Architecture in Education
The Architecture in Education (AIE) program provides children the opportunity to explore the creative profession of architecture through hands-on workshops with practicing professionals and university students. The program seeks to connect the subjects students learn in the classroom with real-world issues and projects related to the physical world around them.
Who We AreAIE, a program of the Philadelphia Center for Architecture, was established in 1981. The program was started by a dedicated group of volunteer teachers and architects who believe that students who learn how cities are made, how design affects human behavior, how the natural and built worlds affect each other, and how individuals influence their environments will become competent leaders of our communities.
AIE is acknowledged internationally as a model for built environment education in K-12 classrooms. The program uses architecture as the basis for hands-on, interactive projects that connect, integrate and deepen student learning across the curriculum. In AIE, students explore their world through drawing, writing, model making, neighborhood walks, field trips, research, observation, and class presentation. They become active learners and problem-solvers.
What We DoEach year, AIE offers several Eight-Week Classroom Programs for children in kindergarten through the 12th grade throughout the Greater Philadelphia region. Each program is custom-designed and taught by a three-person team, which consists of the classroom teacher, a volunteer architect or design professional, and a university architecture student who receives course credit for his or her participation. The architect and the architecture student visit the classroom once a week for a one-and-a-half hour period over the eight weeks.
The teacher integrates this program into the students' curriculum and helps communicate and clarify the new ideas. The architect connects the children to a new domain of knowledge, to the world of work, and offers ideas for hands-on projects that build upon what the children are studying that semester. The architecture student connects the children to the world of the university, and acts as a bridge between the classroom students and the architect.

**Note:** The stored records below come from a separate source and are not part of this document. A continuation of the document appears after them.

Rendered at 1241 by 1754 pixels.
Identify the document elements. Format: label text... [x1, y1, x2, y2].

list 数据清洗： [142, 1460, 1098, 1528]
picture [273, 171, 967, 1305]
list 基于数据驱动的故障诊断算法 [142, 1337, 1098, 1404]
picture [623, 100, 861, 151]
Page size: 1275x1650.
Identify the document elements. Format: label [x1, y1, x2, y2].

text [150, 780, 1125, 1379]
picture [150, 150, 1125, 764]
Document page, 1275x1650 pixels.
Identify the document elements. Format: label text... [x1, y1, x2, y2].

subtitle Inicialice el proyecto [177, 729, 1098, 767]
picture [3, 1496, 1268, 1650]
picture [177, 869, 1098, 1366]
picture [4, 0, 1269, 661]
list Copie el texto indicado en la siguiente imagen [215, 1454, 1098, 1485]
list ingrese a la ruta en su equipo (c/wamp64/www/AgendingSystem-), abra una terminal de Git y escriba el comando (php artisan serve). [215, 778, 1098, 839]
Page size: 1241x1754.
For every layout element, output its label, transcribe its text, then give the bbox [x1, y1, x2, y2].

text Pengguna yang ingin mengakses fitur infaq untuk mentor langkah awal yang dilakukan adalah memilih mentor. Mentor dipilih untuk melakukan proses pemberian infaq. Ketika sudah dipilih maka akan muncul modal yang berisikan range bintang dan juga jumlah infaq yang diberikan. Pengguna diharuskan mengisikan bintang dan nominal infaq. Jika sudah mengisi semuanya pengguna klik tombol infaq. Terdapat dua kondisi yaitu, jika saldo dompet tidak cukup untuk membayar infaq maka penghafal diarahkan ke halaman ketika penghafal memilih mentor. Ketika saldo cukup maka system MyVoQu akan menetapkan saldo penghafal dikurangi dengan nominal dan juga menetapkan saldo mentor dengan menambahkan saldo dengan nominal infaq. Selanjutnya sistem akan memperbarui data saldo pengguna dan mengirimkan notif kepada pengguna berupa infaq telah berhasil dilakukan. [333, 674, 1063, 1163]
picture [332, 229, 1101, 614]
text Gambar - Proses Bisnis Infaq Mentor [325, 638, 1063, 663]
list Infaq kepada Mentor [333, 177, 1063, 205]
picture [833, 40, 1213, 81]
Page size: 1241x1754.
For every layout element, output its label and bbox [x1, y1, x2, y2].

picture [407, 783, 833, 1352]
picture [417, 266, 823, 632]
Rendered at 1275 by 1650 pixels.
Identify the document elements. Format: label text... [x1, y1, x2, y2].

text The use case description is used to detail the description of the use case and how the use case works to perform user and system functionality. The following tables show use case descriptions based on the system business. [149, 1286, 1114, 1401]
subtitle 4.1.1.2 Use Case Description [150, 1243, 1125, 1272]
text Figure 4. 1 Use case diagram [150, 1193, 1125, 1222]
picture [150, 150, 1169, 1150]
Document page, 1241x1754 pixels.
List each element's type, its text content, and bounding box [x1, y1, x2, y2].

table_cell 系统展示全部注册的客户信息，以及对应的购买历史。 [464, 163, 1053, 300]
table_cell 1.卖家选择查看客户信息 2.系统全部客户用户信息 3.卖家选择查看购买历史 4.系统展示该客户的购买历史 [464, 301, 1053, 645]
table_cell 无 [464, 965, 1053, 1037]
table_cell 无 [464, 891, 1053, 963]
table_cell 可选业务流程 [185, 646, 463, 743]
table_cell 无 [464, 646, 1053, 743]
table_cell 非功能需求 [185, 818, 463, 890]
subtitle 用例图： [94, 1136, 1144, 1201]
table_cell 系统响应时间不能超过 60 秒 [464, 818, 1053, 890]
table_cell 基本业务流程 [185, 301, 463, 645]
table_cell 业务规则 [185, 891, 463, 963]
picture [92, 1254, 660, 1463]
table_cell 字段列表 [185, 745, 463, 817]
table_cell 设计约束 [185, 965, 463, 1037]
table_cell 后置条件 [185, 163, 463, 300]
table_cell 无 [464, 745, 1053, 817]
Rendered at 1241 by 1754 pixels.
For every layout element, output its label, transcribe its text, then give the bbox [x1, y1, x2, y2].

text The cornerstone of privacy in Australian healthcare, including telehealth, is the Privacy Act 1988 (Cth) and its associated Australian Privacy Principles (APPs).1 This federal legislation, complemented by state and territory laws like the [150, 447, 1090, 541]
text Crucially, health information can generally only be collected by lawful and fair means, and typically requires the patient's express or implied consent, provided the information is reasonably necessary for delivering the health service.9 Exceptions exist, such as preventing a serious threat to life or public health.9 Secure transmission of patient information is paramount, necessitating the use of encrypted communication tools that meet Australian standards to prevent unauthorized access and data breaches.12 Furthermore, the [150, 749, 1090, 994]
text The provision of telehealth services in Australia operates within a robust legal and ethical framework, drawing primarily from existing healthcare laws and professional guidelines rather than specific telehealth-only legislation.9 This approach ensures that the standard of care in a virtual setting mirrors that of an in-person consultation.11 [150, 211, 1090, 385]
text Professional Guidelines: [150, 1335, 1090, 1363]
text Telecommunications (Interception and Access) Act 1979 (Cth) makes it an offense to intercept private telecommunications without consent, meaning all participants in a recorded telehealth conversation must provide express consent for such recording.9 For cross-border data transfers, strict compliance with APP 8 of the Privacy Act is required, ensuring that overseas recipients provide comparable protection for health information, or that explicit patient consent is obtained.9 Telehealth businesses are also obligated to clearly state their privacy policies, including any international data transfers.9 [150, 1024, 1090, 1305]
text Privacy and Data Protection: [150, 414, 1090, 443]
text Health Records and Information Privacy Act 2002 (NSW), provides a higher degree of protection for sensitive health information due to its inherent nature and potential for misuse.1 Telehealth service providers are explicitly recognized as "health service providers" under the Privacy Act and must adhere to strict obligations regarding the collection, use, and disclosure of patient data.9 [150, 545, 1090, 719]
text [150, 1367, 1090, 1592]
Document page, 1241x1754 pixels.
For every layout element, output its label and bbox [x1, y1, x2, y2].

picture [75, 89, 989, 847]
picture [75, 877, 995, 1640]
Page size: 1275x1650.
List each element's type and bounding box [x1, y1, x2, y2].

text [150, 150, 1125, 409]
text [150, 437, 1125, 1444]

The AIE advisory committee assists each team in the design of their program, suggests resource material, supports them in the classroom, and evaluates the outcome.
AIE Eight-Week Classroom Program Goals:
Whatever the subject - art, math, language arts, geography, social studies, history, science - AIE uses the built environment to stimulate new ways of seeing and learning. Experiential activities teach basic concepts, awakening in students a greater awareness and understanding of what is around them.
Students learn how:
- The subjects they learn in school apply to the real world
- Cities and towns are designed and built
- History is reflected in a community's architecture
- Climate, geography, and culture affect the built environment
- Design of the built environment affects human behavior
For TeachersArchitecture is all around us and we all make decisions every day that influence our environment. This is what Architecture in Education teaches you and your students. You need no special expertise to open up a whole world and new way of seeing to your students.
Gallery of Projects
We have thirty years of projects covering a wide range of topics about the built environment.
Here are a few highlights:
- African communities - grade 1
- African hut - grades 1-4
- Bridges - grade 4
- Native American homes - grade 4
- Neighborhood - grade 4
- Parthenon - grade 7
- Animal habitats - grades 7 & 8
- African homes - grade 11
Sample Lesson Plans
- Africa in the art room
- Architecture through animal habitats
- Architectural elements give a place its own character
- Design a Colonial city
- Design a neighborhood ten years in the future
- Neighborhood and school history
- Greek culture and the Parthenon
- Design your own secret room
- Wissahickon Bridge
- Architecture in Education: A Resource of Imaginative Ideas and Tested Activities
- This "idea book", which has been used as the basis for educational architecture workshops the world over, is a guide to projects about architecture and the built environment organized by topic, curriculum, and age group.
- STRUCTURE Poster
- This 20" x 37" poster communicates in a clear, visual way, the basic concepts of structure, building, and architecture.
Learn about ideas on how architecture relates to school subject areas.
For Architects and Other Design ProfessionalsHelp promote our profession to the next generation of architects and builders. Use your experiences to help children make the logical link between the subjects they're studying in school and the world around them. Help them broaden their horizons and look beyond the classroom to their community. We'd love to have you participate by visiting a Philadelphia-area classroom as part of our 8-week program!
At the same time, you will jumpstart your creative juices, see your profession in a fresh new way, and have a great time! The classroom teacher, your student design partner, and our mentors will work together with you to help focus and refine your direction. You'll also have resources and scenarios based on 30 years of classroom experiences.
To learn more, read our Survival Guide for Architects.
- Use a bell pepper to describe Plan, Section & Elevation
- Client Interview: Have your class interview each other or an imaginary animal from a zoo
- Blindfold Walk: Increase your students' sense of awareness for the environment before they begin design
- Neighborhood Activity: Explore what different people look for when choosing a place to live
- Neighborhood Scavenger Hunt
- Scale: Draw a person to fit each building
Architecture and Children: Building the Connections
Architecture unites culture with human perception and technology. The study of the built environment includes the fields of architecture, landscape architecture, historic preservation and planning. Buildings express, through the artistic organization of materials according to the laws of physics, peoples' need and belief in community organizing. Because children are natural builders, they enact this unity through their play and inquiry of the world around them.